- [DO THIS]:
Please copy the items below word for word, from their first line through the line that contains "scientific name: Ribes velutinum", including both of those lines.

- [DATA FOR THE TASK]:
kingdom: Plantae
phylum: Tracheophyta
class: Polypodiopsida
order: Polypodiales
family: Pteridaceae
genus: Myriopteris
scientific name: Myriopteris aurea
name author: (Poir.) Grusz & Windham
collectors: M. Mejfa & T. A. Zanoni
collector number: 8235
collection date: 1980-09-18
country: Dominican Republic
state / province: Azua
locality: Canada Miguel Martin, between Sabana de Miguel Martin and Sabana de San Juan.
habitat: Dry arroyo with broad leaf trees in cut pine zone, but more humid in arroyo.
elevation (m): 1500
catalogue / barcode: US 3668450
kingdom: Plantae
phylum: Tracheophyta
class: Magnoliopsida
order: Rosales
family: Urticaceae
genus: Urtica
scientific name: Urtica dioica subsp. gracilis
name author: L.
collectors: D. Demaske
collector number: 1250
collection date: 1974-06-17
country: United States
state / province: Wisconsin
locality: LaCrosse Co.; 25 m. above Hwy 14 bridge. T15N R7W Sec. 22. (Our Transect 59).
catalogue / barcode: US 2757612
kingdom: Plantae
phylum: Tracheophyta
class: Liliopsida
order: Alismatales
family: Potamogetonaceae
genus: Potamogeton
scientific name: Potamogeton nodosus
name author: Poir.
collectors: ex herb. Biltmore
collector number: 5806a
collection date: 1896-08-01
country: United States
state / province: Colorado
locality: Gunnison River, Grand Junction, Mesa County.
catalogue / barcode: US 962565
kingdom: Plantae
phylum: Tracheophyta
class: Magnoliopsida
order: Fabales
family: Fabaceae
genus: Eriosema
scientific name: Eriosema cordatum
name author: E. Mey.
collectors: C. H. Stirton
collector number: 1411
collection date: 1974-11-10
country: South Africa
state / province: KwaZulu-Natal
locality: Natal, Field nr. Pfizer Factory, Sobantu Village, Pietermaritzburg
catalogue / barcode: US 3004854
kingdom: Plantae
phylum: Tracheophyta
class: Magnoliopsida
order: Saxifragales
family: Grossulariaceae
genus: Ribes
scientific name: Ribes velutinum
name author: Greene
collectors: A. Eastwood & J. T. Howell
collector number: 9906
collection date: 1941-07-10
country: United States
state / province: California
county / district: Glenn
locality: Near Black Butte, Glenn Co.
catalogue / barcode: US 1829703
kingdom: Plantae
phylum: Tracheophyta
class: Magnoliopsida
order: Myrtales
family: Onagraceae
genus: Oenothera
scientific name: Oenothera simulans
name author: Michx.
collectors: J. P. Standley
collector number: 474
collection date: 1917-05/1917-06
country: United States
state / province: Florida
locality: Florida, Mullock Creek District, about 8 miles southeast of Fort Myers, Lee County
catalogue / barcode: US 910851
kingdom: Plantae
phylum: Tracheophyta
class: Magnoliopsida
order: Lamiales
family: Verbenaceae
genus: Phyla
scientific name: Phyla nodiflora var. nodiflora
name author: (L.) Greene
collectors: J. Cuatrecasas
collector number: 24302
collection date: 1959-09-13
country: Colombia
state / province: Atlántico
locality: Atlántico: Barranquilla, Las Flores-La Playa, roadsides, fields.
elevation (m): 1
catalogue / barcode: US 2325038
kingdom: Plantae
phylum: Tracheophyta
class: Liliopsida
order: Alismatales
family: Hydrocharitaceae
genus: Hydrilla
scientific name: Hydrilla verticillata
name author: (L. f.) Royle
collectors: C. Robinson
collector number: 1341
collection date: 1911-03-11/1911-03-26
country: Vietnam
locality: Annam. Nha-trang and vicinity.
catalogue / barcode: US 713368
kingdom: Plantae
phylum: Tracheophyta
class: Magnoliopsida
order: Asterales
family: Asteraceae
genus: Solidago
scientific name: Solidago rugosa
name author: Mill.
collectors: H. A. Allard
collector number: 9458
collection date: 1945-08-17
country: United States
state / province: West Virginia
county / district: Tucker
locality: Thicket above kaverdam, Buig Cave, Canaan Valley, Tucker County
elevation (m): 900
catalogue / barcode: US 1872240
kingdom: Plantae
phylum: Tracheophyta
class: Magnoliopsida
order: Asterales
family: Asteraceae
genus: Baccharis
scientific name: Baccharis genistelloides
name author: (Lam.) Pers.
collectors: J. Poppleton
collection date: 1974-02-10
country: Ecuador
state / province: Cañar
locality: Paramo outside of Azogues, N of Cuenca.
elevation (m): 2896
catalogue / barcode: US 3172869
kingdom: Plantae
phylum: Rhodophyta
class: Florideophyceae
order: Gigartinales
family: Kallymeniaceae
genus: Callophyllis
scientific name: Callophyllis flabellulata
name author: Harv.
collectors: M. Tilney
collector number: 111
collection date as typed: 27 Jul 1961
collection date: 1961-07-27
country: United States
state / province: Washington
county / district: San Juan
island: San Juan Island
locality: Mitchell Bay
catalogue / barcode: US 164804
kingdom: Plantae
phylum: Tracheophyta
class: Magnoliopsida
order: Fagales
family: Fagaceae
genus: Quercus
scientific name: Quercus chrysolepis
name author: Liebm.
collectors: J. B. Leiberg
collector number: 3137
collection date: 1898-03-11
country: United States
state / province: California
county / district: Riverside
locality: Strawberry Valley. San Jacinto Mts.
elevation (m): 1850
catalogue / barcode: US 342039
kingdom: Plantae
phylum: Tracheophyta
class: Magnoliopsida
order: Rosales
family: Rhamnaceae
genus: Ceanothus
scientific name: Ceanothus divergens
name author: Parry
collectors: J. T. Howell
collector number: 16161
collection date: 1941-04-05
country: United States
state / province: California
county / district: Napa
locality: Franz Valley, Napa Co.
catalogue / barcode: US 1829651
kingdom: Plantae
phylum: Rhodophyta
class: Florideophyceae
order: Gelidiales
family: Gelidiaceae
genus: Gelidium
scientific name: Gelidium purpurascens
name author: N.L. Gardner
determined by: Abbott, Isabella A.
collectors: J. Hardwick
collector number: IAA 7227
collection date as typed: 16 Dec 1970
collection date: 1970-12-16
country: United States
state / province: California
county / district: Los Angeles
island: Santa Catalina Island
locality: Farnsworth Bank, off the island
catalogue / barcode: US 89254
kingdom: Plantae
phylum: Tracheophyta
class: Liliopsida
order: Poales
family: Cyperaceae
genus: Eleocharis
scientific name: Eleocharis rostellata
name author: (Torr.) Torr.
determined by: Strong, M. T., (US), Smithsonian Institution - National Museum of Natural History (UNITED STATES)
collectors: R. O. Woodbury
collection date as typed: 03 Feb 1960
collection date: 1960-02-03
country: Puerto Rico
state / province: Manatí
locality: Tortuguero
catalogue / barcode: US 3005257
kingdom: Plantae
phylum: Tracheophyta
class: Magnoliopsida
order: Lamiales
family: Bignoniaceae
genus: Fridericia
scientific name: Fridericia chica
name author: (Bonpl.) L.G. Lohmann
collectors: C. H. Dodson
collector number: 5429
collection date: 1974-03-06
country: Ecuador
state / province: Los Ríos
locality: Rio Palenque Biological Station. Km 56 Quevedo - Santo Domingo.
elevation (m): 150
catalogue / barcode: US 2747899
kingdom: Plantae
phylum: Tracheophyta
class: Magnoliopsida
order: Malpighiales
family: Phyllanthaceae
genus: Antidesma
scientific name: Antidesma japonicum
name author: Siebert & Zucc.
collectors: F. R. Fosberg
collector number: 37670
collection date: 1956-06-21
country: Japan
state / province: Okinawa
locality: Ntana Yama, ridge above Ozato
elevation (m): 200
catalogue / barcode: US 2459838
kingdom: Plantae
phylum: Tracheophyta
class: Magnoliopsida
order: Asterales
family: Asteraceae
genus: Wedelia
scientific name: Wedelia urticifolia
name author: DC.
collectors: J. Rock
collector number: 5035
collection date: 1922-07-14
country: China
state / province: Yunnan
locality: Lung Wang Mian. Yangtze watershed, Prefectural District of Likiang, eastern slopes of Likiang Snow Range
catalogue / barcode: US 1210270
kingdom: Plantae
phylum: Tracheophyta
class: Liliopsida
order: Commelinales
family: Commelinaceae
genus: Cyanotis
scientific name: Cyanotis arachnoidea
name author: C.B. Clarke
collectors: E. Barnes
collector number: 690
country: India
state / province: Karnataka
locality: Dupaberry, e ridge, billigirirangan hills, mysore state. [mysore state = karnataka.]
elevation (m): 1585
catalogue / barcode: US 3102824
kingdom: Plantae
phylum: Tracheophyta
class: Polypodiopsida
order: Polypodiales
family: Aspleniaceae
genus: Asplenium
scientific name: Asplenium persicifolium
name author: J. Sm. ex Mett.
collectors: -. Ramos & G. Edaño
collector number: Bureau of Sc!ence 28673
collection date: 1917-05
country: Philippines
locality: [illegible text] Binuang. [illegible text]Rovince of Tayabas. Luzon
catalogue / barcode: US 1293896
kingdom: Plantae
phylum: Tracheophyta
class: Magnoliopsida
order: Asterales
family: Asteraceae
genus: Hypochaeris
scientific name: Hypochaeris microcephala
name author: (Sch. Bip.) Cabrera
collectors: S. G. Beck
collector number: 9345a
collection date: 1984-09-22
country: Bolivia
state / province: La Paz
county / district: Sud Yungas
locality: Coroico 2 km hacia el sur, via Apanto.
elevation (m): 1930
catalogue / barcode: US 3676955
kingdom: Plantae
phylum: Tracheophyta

- [THE REPLY]:
kingdom: Plantae
phylum: Tracheophyta
class: Polypodiopsida
order: Polypodiales
family: Pteridaceae
genus: Myriopteris
scientific name: Myriopteris aurea
name author: (Poir.) Grusz & Windham
collectors: M. Mejfa & T. A. Zanoni
collector number: 8235
collection date: 1980-09-18
country: Dominican Republic
state / province: Azua
locality: Canada Miguel Martin, between Sabana de Miguel Martin and Sabana de San Juan.
habitat: Dry arroyo with broad leaf trees in cut pine zone, but more humid in arroyo.
elevation (m): 1500
catalogue / barcode: US 3668450
kingdom: Plantae
phylum: Tracheophyta
class: Magnoliopsida
order: Rosales
family: Urticaceae
genus: Urtica
scientific name: Urtica dioica subsp. gracilis
name author: L.
collectors: D. Demaske
collector number: 1250
collection date: 1974-06-17
country: United States
state / province: Wisconsin
locality: LaCrosse Co.; 25 m. above Hwy 14 bridge. T15N R7W Sec. 22. (Our Transect 59).
catalogue / barcode: US 2757612
kingdom: Plantae
phylum: Tracheophyta
class: Liliopsida
order: Alismatales
family: Potamogetonaceae
genus: Potamogeton
scientific name: Potamogeton nodosus
name author: Poir.
collectors: ex herb. Biltmore
collector number: 5806a
collection date: 1896-08-01
country: United States
state / province: Colorado
locality: Gunnison River, Grand Junction, Mesa County.
catalogue / barcode: US 962565
kingdom: Plantae
phylum: Tracheophyta
class: Magnoliopsida
order: Fabales
family: Fabaceae
genus: Eriosema
scientific name: Eriosema cordatum
name author: E. Mey.
collectors: C. H. Stirton
collector number: 1411
collection date: 1974-11-10
country: South Africa
state / province: KwaZulu-Natal
locality: Natal, Field nr. Pfizer Factory, Sobantu Village, Pietermaritzburg
catalogue / barcode: US 3004854
kingdom: Plantae
phylum: Tracheophyta
class: Magnoliopsida
order: Saxifragales
family: Grossulariaceae
genus: Ribes
scientific name: Ribes velutinum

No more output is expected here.